Action item — Copy out the records again. Change nothing.
━━━━━━━━━━━━━━━━━━━━━━━━━━━━━━
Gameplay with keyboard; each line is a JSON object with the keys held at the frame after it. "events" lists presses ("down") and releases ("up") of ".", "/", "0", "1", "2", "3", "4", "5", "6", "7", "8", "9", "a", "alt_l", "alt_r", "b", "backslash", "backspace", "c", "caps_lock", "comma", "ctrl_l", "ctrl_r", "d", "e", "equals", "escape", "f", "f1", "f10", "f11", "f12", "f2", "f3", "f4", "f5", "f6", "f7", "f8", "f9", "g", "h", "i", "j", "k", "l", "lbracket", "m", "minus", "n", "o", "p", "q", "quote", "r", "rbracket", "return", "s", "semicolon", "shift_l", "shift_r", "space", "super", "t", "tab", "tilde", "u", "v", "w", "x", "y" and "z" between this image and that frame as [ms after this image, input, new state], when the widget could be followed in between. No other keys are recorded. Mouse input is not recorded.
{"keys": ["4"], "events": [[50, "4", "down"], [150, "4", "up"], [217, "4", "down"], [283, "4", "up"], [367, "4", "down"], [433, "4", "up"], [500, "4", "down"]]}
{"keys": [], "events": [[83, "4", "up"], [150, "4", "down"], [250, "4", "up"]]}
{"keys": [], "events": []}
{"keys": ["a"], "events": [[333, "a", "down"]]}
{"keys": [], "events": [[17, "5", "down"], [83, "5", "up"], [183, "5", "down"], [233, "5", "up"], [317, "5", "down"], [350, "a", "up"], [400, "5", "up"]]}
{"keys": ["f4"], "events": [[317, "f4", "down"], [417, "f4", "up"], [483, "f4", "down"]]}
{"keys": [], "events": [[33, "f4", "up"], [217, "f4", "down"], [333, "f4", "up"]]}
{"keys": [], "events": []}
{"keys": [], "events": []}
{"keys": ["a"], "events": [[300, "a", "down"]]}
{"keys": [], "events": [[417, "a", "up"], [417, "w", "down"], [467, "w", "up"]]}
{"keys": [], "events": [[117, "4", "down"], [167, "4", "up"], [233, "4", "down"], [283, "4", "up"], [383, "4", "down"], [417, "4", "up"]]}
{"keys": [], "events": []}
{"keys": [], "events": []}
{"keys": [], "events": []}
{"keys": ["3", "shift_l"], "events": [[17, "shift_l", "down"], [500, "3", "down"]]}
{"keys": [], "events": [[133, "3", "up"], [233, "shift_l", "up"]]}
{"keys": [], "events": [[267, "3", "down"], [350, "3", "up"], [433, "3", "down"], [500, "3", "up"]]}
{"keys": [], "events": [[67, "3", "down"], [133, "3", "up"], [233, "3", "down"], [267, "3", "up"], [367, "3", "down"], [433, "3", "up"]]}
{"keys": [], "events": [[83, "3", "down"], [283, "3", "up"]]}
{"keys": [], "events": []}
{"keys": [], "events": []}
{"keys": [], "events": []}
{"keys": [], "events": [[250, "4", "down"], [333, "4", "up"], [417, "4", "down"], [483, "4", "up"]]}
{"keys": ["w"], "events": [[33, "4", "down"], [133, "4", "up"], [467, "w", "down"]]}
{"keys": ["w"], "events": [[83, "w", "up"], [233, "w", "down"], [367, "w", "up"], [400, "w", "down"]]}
━━━━━━━━━━━━━━━━━━━━━━━━━━━━━━
Your solution —
Gameplay with keyboard; each line is a JSON object with the keys held at the frame after it. "events" lists presses ("down") and releases ("up") of ".", "/", "0", "1", "2", "3", "4", "5", "6", "7", "8", "9", "a", "alt_l", "alt_r", "b", "backslash", "backspace", "c", "caps_lock", "comma", "ctrl_l", "ctrl_r", "d", "e", "equals", "escape", "f", "f1", "f10", "f11", "f12", "f2", "f3", "f4", "f5", "f6", "f7", "f8", "f9", "g", "h", "i", "j", "k", "l", "lbracket", "m", "minus", "n", "o", "p", "q", "quote", "r", "rbracket", "return", "s", "semicolon", "shift_l", "shift_r", "space", "super", "t", "tab", "tilde", "u", "v", "w", "x", "y" and "z" between this image and that frame as [ms after this image, input, new state], when the widget could be followed in between. No other keys are recorded. Mouse input is not recorded.
{"keys": ["4"], "events": [[50, "4", "down"], [150, "4", "up"], [217, "4", "down"], [283, "4", "up"], [367, "4", "down"], [433, "4", "up"], [500, "4", "down"]]}
{"keys": [], "events": [[83, "4", "up"], [150, "4", "down"], [250, "4", "up"]]}
{"keys": [], "events": []}
{"keys": ["a"], "events": [[333, "a", "down"]]}
{"keys": [], "events": [[17, "5", "down"], [83, "5", "up"], [183, "5", "down"], [233, "5", "up"], [317, "5", "down"], [350, "a", "up"], [400, "5", "up"]]}
{"keys": ["f4"], "events": [[317, "f4", "down"], [417, "f4", "up"], [483, "f4", "down"]]}
{"keys": [], "events": [[33, "f4", "up"], [217, "f4", "down"], [333, "f4", "up"]]}
{"keys": [], "events": []}
{"keys": [], "events": []}
{"keys": ["a"], "events": [[300, "a", "down"]]}
{"keys": [], "events": [[417, "a", "up"], [417, "w", "down"], [467, "w", "up"]]}
{"keys": [], "events": [[117, "4", "down"], [167, "4", "up"], [233, "4", "down"], [283, "4", "up"], [383, "4", "down"], [417, "4", "up"]]}
{"keys": [], "events": []}
{"keys": [], "events": []}
{"keys": [], "events": []}
{"keys": ["3", "shift_l"], "events": [[17, "shift_l", "down"], [500, "3", "down"]]}
{"keys": [], "events": [[133, "3", "up"], [233, "shift_l", "up"]]}
{"keys": [], "events": [[267, "3", "down"], [350, "3", "up"], [433, "3", "down"], [500, "3", "up"]]}
{"keys": [], "events": [[67, "3", "down"], [133, "3", "up"], [233, "3", "down"], [267, "3", "up"], [367, "3", "down"], [433, "3", "up"]]}
{"keys": [], "events": [[83, "3", "down"], [283, "3", "up"]]}
{"keys": [], "events": []}
{"keys": [], "events": []}
{"keys": [], "events": []}
{"keys": [], "events": [[250, "4", "down"], [333, "4", "up"], [417, "4", "down"], [483, "4", "up"]]}
{"keys": ["w"], "events": [[33, "4", "down"], [133, "4", "up"], [467, "w", "down"]]}
{"keys": ["w"], "events": [[83, "w", "up"], [233, "w", "down"], [367, "w", "up"], [400, "w", "down"]]}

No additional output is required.